Storing all of these rectangles took a large amount of space, making the tree less memory efficient, and also took a long time to search. Compression is used
to reduce the number of bytes needed to store these polygons.
I'll elide the details of how compression works for now since it isn't necessary for the immediate objectives. At a high level, compress_polygon
in
compression.h
takes an iterator over a polygon's rectangles and outputs a byte buffer and integer describing the buffer's length. decompress_polygon
consumes this byte buffer, returns a decompressed polygon, and updates an offset pointer to where the polygon's data in the byte buffer ended.
After repacking and compression, we end up with a highly space-efficient tree. However, inserting new information into this tree is challenging --- we may need
to add more data to nodes that don't have space to fit it, or adjust the compressed bytes of a polygon. While it is theoretically possible to do this over
the encoded information, doing so is cumbersome and error-prone. Moreover, all of the existing insert and geometric operation functionality relies on the
data being in the "original" format. For these reasons, we implemented a function to "unpack" repacked nodes. This is performed as part of
nirtreedisk::get_[leaf|branch]_node()
, so it is transparent to the insert functions. If you don't want to unpack nodes, you should use
tree_node_allocator::get_tree_node<packed_node>()
directly.
geometry.h
defines the polygon types (and rectangles), along with all the geometric operations necessary. R-Trees use Rectangles --- NIR-Trees use
*polygon types, which may actually consist of only a single rectangle. There are three polygon types, which I have done a poor job of naming: IsotheticPolygon
,
InlineBoundedIsotheticPolygon
, and InlineUnboundedIsotheticPolygon
.
IsotheticPolygon
is the classic, in-memory polygon we used in the original NIR-Tree. They support a wide range of geometric operations, and are generally the
workhorse polygon for complex functionality. If you are fragmenting polygons around each other, you want to get a polygon in this format. The polygon's
rectangles are stored in an std::vector
, which makes it easy to work with --- but it is important to remember that an IsotheticPolygon
is NOT persisted
to disk. You need to write the polygon to disk in one of the following formats.

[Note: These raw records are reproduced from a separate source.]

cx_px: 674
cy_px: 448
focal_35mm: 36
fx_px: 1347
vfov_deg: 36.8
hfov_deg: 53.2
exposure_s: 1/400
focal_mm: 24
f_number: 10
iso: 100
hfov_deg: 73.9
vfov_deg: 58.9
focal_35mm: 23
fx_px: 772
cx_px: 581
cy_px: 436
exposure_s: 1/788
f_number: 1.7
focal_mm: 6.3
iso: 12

InlineBoundedIsotheticPolygon
is a polygon that can support a fixed number of rectangles (MAX_RECTANGLE_COUNT
). This is the type used in NIR-Tree BranchNode
by default. It implements the ability to write an IsotheticPolygon
to disk at the InlineBoundedIsotheticPolygon
's allocation location (push_polygon_to_disk
),
and some simple search operations so we don't have to copy every polygon into memory during search. If you have a polygon with < MAX_RECTANGLE_COUNT
rectangles
in it, you want to use std::get<InlineBoundedIsotheticPolygon>(b.boundingPoly).push_polygon_to_disk( &poly )
to write it to a Branch
b.
InlineUnboundedIsotheticPolygon
is a polygon larger than MAX_RECTANGLE_COUNT
rectangles. This is supported in the NIR-Tree by putting a tree_node_handle
in the Branch
instead of a InlineBoundedIsotheticPolygon
, and storing the InlineUnboundedIsotheticPolygon
at where the tree_node_handle
points.
InlineUnboundedIsotheticPolygon
supports multi-page polygons --- at the end of each page, a tail pointer points to the next page is stored. Each of these
follow-up pages is filled entirely with polygons, but the first page may contain less than that --- the allocation size of the original tree_node_handle
determines how many rectangles can be stored. See node.tcc
in src/include/nirtreedisk/node.tcc
for examples of how to create and store these objects.

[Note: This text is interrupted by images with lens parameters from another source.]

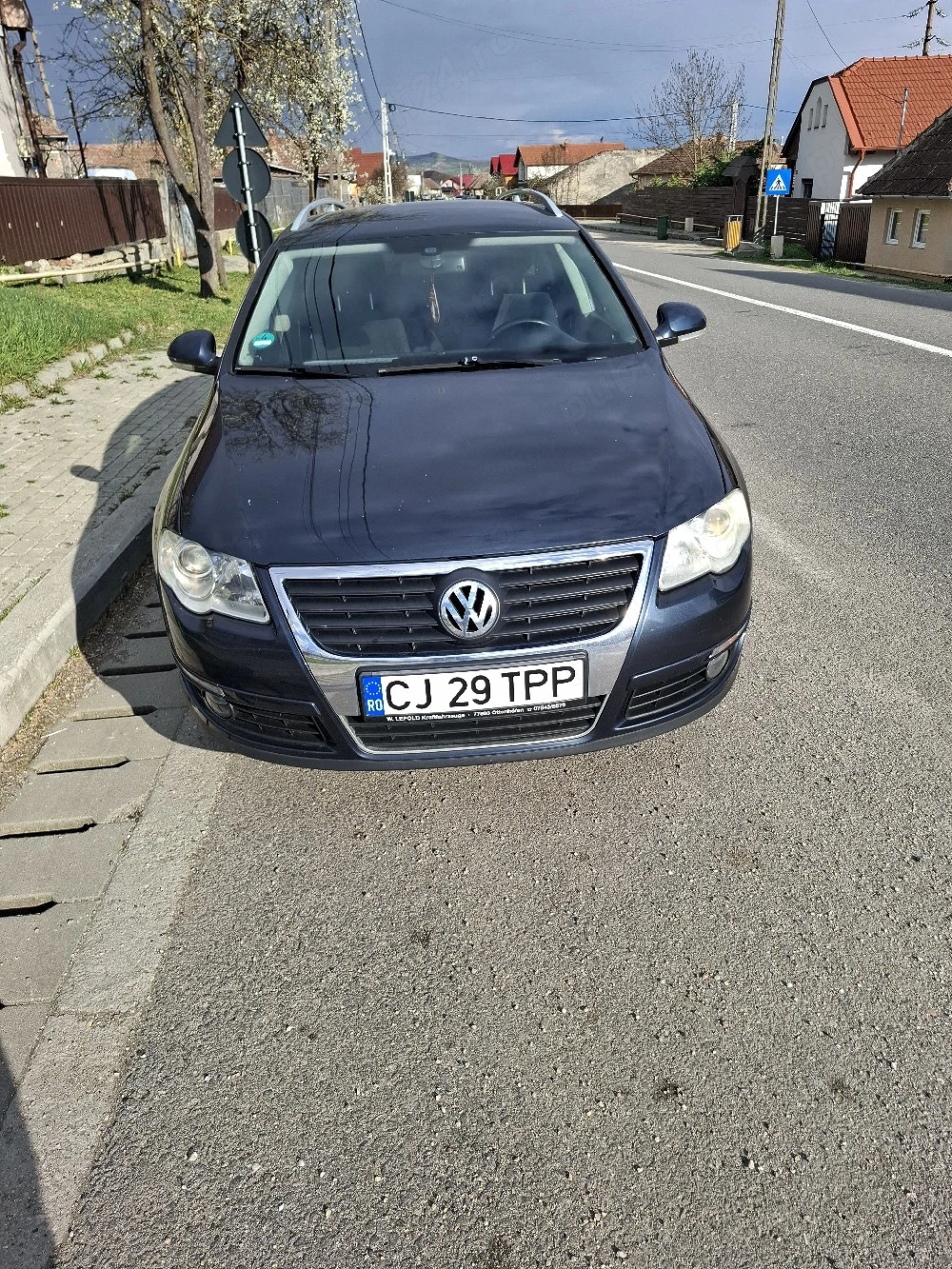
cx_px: 476
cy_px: 634
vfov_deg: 73.9
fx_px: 843
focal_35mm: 23
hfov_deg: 58.9
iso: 50
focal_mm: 5.54
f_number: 1.8
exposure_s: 1/1111
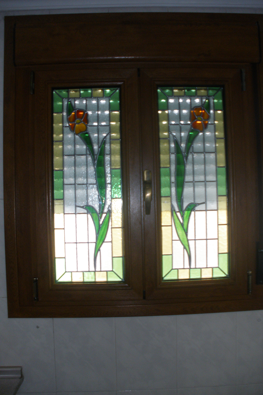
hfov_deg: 35.0
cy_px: 196
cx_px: 139
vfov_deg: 50.7
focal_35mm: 38
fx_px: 416
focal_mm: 6.3
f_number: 3.5
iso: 160
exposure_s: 1/30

Bulk loading support is defined in src/bulk_load.cpp
. Note that for now, the templates hard code the tree min_branch_factor
and max_branch_factor
(<5,9>) respectively.
There are two types of bulk loading. The first is an R-Tree-style load, which uses Sort-Tile Recursive, and is bottom-up. The second is a quad-tree-style load, which is top-down. In the past, the NIR-Tree used an R-Tree-style load and then uses make_rectangles_disjoint to avoid intersections as we went up the tree. This took forever and made hugely complex polygons. So, the NIRTree load is now configured to use a quad-tree style load, which for the most part results in single-rectangle polygons.
The entry point for NIR-Tree bulk loading is here: https://github.com/bglasber/nir-tree/blob/master/src/gen_tree.cpp#L992
The core functionality underlying this load is find_bounding_lines
.